Traduzione a cura di Vanessa Artoni
Nel corso degli ultimi 15 anni, tutti i 50 Stati dell’America hanno approvato leggi anti-bullismo; ciononostante, i risultati di un’indagine del 2011 suggeriscono che circa il 30% degli studenti delle classi dalla sesta alla dodicesima (che corrispondono alla scuola secondaria di primo e secondo grado del sistema italiano) abbia subito atti di bullismo.
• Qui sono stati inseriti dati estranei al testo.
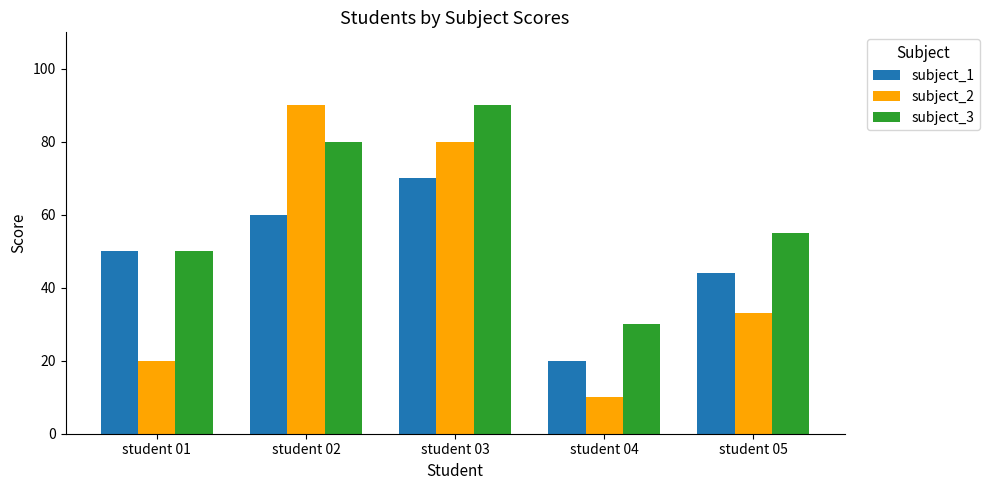

How many bars are there in each group?

3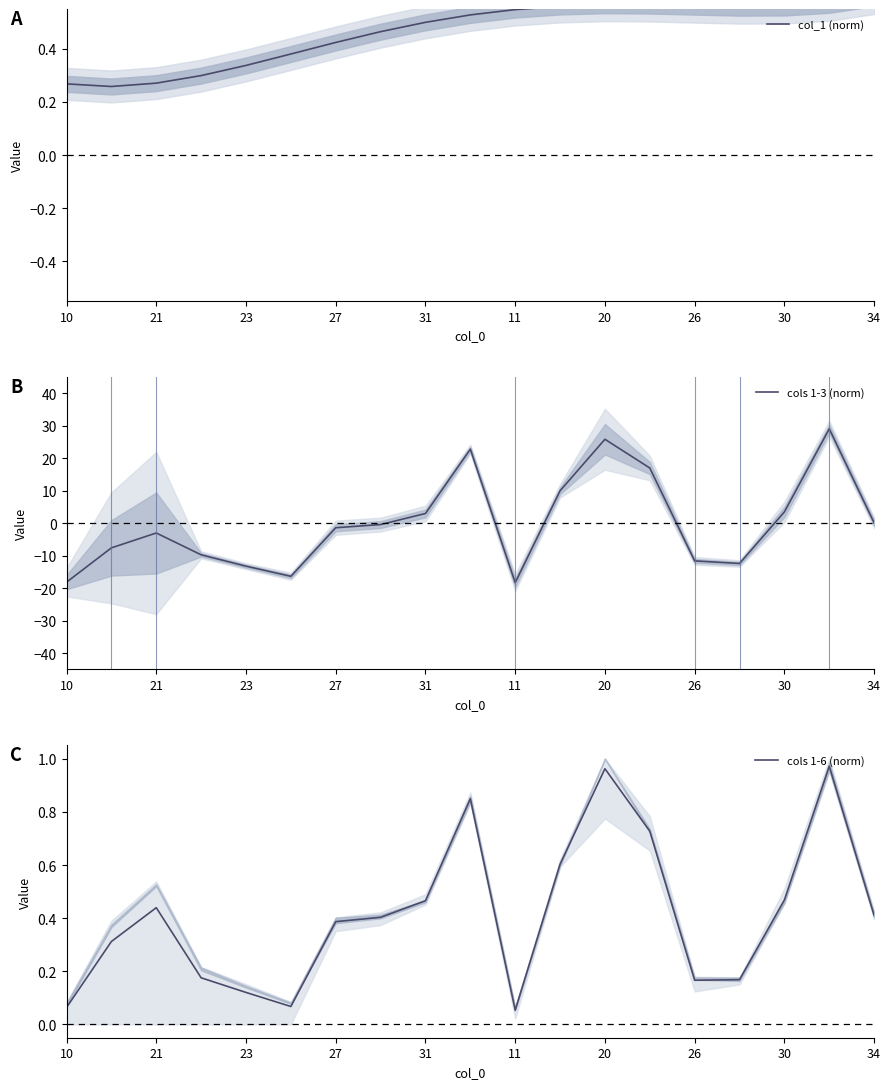

The cols 1-6 (norm) series shows 0.2 at 21. True or false?

False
Alcuni studiosi suggeriscono che il bullismo costituisca la più diffusa forma di violenza a scuola.
Diversi sono i programmi istituiti negli Stati Uniti al fine di prevenire e ridurre il bullismo; tuttavia, tali programmi hanno in generale portato a risultati misti (si vedano Evans, Fraser, & Cotter, 2014; Merrell, Gueldner, Ross, & Isava, 2008).
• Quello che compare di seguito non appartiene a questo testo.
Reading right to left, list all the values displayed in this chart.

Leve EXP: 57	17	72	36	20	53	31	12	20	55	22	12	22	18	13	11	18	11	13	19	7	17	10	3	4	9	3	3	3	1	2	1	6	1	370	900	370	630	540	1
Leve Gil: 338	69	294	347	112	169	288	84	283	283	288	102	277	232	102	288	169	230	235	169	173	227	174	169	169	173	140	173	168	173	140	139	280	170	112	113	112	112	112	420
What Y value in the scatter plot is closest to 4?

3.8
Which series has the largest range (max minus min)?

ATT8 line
Un progetto che è riuscito a diminuire la frequenza delle aggressioni verbali e fisiche nei campi di gioco di tre scuole primarie è il Bully prevention in positive behavior support (BP-PBS) (Ross & Horner, 2009).
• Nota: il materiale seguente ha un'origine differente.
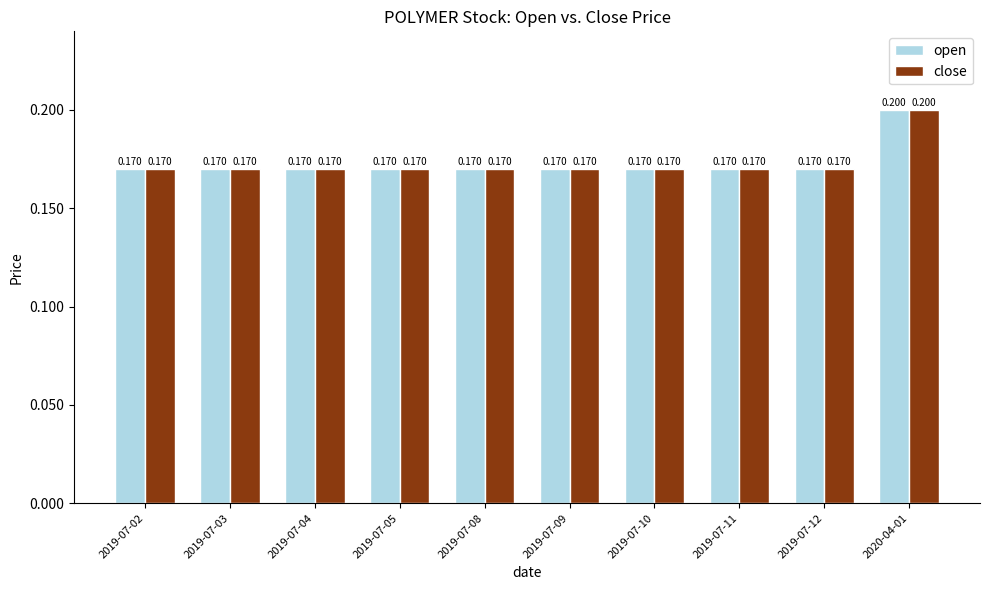

Reading left to right, extract all data points from this chart.

open: 2019-07-02=0.2	2019-07-03=0.2	2019-07-04=0.2	2019-07-05=0.2	2019-07-08=0.2	2019-07-09=0.2	2019-07-10=0.2	2019-07-11=0.2	2019-07-12=0.2	2020-04-01=0.2
close: 2019-07-02=0.2	2019-07-03=0.2	2019-07-04=0.2	2019-07-05=0.2	2019-07-08=0.2	2019-07-09=0.2	2019-07-10=0.2	2019-07-11=0.2	2019-07-12=0.2	2020-04-01=0.2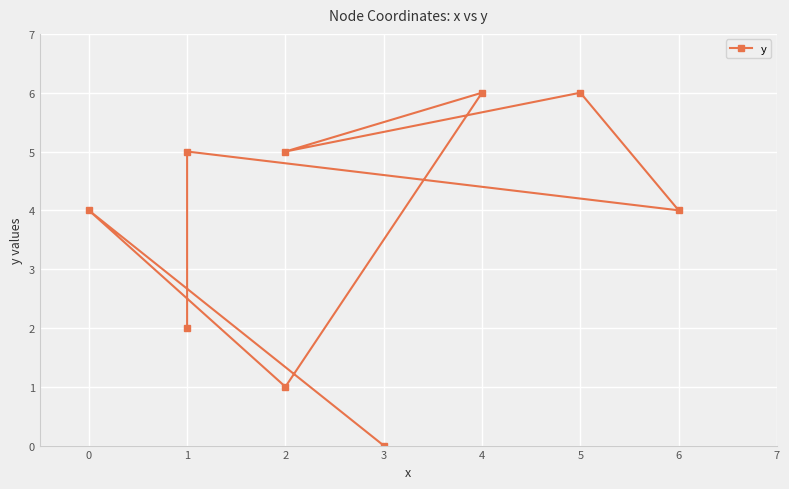

Count the values in the range 2 to 5.

5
Il BP-PBS rappresenta un eccellente esempio dell’espansione dei programmi di prevenzione del bullismo la cui efficacia è caratterizzata da un crescente supporto empirico (Sugai, Horner, & Algozzine, 2011). Questi programmi hanno in comune il fatto di “essere progettati in modo da adattarsi a un sistema di supporto del comportamento positivo che interessi l’intero contesto scolastico” (Ross & Horner, 2009, p. 749) o comunque di aderire alle caratteristiche fondamentali del School-Wide Positive Behavioral Interventions and Supports (PBIS; Sugai et al.).
Il PBIS costituisce “una cornice in grado di fornire sia una cultura sociale per l’intera scuola sia ulteriori livelli di supporto comportamentale con la forza necessaria a favorire il miglioramento degli esiti educativi e sociali per tutti gli studenti” (Horner & Sugai, 2015, p. 80). Quale tecnologia fondata sui principi dell’analisi del comportamento (cf., Anderson & Kincaid, 2005), il PBIS si struttura attorno a un modello di prevenzione su più livelli, inizialmente impiegato per i servizi alla comunità (Walker et al., 1996).
Ross e Horner (2009) suggeriscono che “una delle principali ragioni per cui (altri) programmi di prevenzione del bullismo faticano a raggiungere i propri obiettivi risiede nella difficoltà di concettualizzare e misurare il bullismo” (p. 748).
Il bullismo si manifesta in varie forme differenti (e.g., verbali, fisiche, sociali); quello legato alle allergie alimentari, ad esempio, costituisce una forma di bullismo recentemente portata alla luce dai media. La maggioranza delle definizioni del bullismo, comunque, enfatizza tre caratteristiche comuni: l’intenzione di nuocere, lo sbilanciamento di potere, e lo scontro ripetuto (Ross & Horner, 2009).
Sotto il profilo concettualmente sistematico dell’analisi del comportamento (Baer, Wolf, & Risley, 1968), il termine “bullismo” non può essere riferito a una classe di comportamento operante; piuttosto, sembra più connotare un giudizio circa il comportamento (Ross & Horner, 2009), per quanto senza dubbio rimandi a un quadro sindromico socialmente rilevante di comportamento problematico. Il BP-PBS e altri programmi di prevenzione del bullismo fondati sulle componenti fondamentali del PBIS probabilmente ottengono migliori risultati rispetto ad altri programmi di prevenzione in quanto definiscono operazionalmente il bullismo e progettano interventi basati sulla funzione dei comportamenti definiti quali bullismo. Il PB-BPS, ad esempio, si focalizza su una delle funzioni riferite più comunemente al bullismo – l’attenzione dei pari (Ross & Horner; si veda anche Peace, 2016).
Siamo lontani dalla risoluzione del problema del bullismo tra gli studenti nelle scuole. Difatti, è probabile che alcuni tra i sistemi sociali in cui viviamo in realtà supportino comportamenti al di fuori del contesto scolastico che possono essere considerati quali bullismo. Il PBIS, tuttavia, rappresenta un esempio di come “sviluppare una tecnologia di adozione” (Heward, 2005, p. 337) contribuisca a portare l’analisi del comportamento nelle scuole – oltre 21000 scuole statunitensi hanno adottato il PBIS (Sugai et al., 2011) e stanno contribuendo a sottrarre terreno al bullismo.
Vorrei ringraziare il Dottor John Eshleman per i suoi commenti e suggerimenti, che hanno guidato la bozza finale di questo post.